- [Problem] Please pick up the text on preparing for adulthood at the point where it ends and carry it forward with a few more paragraphs.

Preparing for Adulthood
As your child grows into a young person your role as a parent changes. You may have made decisions on their behalf in the past, whereas now they will be encouraged to form and share their own views. They will need to think about their goals and ambitions and what they want to achieve in the future.
The term Preparing for Adulthood is used to describe the process of moving from childhood into adulthood. It takes place when a young person moves from Children’s Services to Adult Services, or when young people start to think about what they want to do as an adult. This usually happens between the ages of 14 and 25.
When does preparing for adulthood (PfA) start?
Ideally, as early as possible. Although as a parent it might seem strange to be thinking about your child’s adult life when they’re still in primary school, it’s worth keeping it in mind. All the support that your child or young person gets should aim to challenge them to achieve the best they can and be as independent as possible. And all that support over the years builds into small stepping-stones on the journey to adulthood.
Guidance on the law says that discussions about long term goals should start early – ideally well before year 9. If your child has an Education Health and Care (EHC) plan, the review meeting each year should include a focus on preparing for adulthood from year 9 onwards. A young person’s EHC plan should grow and evolve as they learn new skills and achieve outcomes (goals). The outcomes should be ‘ambitious and stretching’.
The law says children and young people can access information, advice and support separately from their parents. This must be impartial, confidential and free.
What should you plan for?

[Skeletal landmark data]
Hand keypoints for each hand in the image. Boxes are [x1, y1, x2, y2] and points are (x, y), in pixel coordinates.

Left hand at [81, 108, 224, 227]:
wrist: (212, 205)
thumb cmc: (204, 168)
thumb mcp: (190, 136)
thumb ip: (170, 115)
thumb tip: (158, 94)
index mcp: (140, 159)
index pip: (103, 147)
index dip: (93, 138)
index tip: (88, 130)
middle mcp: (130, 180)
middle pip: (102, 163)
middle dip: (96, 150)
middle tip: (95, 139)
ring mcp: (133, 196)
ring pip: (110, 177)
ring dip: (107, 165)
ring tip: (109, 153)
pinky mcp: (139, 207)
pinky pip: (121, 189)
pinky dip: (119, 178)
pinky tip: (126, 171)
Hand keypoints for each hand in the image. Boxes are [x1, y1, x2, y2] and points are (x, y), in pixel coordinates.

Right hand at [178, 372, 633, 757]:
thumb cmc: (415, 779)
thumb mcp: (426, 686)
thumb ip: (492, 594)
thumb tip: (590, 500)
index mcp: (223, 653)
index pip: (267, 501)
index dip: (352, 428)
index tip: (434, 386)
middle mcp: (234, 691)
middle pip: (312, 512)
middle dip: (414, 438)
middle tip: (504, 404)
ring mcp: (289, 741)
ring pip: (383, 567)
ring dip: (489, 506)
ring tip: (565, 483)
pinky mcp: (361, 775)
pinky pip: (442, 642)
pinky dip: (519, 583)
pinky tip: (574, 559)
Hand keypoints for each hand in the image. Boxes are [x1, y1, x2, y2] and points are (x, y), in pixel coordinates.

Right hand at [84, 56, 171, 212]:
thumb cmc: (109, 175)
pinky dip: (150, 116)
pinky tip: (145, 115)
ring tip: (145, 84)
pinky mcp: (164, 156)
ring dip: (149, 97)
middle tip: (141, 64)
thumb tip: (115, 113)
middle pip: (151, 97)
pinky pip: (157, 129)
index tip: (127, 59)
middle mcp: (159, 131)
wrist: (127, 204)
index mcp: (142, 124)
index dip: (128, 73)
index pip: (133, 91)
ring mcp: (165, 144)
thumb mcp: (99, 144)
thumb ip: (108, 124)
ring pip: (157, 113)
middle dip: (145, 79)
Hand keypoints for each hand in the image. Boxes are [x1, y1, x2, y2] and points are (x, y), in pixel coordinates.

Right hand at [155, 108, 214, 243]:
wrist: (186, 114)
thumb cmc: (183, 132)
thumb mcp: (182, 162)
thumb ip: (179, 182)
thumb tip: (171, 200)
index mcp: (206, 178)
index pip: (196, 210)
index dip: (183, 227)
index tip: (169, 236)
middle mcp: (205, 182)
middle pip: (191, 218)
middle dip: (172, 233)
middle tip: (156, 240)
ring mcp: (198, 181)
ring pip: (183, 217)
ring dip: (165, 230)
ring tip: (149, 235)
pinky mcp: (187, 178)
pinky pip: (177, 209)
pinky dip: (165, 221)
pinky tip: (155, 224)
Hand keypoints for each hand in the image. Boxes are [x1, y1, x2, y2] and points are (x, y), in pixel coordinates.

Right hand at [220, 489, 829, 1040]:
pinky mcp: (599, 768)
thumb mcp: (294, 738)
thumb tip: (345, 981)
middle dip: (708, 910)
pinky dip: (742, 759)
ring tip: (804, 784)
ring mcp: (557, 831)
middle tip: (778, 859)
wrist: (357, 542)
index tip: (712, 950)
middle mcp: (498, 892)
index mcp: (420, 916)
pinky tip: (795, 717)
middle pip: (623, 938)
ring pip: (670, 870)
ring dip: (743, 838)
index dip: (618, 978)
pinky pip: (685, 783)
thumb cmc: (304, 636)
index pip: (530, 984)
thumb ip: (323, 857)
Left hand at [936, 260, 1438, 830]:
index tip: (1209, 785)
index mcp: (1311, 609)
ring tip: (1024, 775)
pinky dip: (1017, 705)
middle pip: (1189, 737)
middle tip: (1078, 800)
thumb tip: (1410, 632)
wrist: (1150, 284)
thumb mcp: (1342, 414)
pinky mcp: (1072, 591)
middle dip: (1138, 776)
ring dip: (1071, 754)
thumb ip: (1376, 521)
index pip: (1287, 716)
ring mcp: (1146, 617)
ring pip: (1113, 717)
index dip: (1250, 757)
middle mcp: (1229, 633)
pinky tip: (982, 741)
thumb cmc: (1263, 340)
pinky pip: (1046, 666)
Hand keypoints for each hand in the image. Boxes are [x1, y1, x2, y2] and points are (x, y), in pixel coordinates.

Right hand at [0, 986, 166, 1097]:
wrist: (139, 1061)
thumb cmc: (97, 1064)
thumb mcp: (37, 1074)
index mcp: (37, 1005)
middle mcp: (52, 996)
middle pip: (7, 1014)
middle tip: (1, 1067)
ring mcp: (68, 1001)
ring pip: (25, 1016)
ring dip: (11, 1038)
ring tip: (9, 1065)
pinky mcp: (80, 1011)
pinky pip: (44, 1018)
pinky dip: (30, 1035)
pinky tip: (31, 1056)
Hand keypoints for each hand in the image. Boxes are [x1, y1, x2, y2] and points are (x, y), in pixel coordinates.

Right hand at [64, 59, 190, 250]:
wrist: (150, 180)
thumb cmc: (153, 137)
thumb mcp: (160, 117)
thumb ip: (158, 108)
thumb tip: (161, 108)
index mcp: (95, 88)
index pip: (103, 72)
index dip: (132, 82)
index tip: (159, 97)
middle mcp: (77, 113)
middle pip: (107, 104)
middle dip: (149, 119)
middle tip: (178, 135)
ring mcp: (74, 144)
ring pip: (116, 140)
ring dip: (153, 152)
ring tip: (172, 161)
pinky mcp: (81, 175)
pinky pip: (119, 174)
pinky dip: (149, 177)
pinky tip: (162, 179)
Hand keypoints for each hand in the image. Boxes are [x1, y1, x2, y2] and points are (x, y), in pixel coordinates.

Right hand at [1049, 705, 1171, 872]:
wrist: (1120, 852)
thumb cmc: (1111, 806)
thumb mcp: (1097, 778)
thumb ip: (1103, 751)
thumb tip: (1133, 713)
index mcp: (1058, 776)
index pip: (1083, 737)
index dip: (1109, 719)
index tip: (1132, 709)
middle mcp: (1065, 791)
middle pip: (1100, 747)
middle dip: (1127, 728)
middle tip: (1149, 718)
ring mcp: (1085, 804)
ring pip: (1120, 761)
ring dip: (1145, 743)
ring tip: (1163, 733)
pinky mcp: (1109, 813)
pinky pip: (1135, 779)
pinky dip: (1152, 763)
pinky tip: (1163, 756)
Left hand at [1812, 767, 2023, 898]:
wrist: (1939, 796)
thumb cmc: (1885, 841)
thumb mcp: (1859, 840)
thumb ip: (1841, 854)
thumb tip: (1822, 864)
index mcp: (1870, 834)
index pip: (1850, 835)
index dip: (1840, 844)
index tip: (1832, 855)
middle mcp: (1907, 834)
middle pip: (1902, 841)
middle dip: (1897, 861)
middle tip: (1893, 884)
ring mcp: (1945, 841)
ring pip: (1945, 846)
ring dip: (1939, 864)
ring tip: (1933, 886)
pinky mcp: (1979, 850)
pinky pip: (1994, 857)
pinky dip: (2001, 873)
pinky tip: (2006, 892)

- [Task result]
These are the main things to think about when preparing for adulthood.
Education and training after leaving school
You can find out about colleges in your area and what they offer through Southend's Local Offer. You can also visit college websites and go to their open days. Colleges are happy to talk to students and parents about the courses they offer and the support they can give. The information in your young person’s school plan or EHC plan will help with these discussions. It’s a good idea to ask about work experience opportunities too.
Apprenticeships, traineeships and supported internships may also be available.
Post 19 higher education and or employment
Some students with special educational needs will go on to study at university. EHC plans end when a young person goes on to higher education such as a degree course, but the information that’s in them can still help universities to support their needs. Your young person will need to think about how they’re going to prepare for work, where they will work or where their future income will come from.
Many young people with special educational needs will want to leave home and live independently or with support. Preparing for adulthood includes thinking about when a young person will leave the family home, where they will live and what support or skills they might they need to do this. Young people will also need to think about managing money, keeping themselves safe, making friends and being part of their local community.
Being part of society
You can help your young person think about living in their wider community and how they will have a social life. Help them to think about their interests and hobbies, whether they want to join clubs or organisations and where they will meet and find friends. Some young people choose a volunteer role to begin with, to help them feel more independent and get a feel for the world of work.
As well as thinking about exercise and diet, your young person will need to take steps to stay healthy and well. This might mean regular check-ups, such as at the dentist and an on-going health plan with the professionals they see already like an OT, doctor,
physiotherapist, specialist nurse or consultant. The health professionals they see are likely to change as they move from child to adult services and this needs to be planned well in advance.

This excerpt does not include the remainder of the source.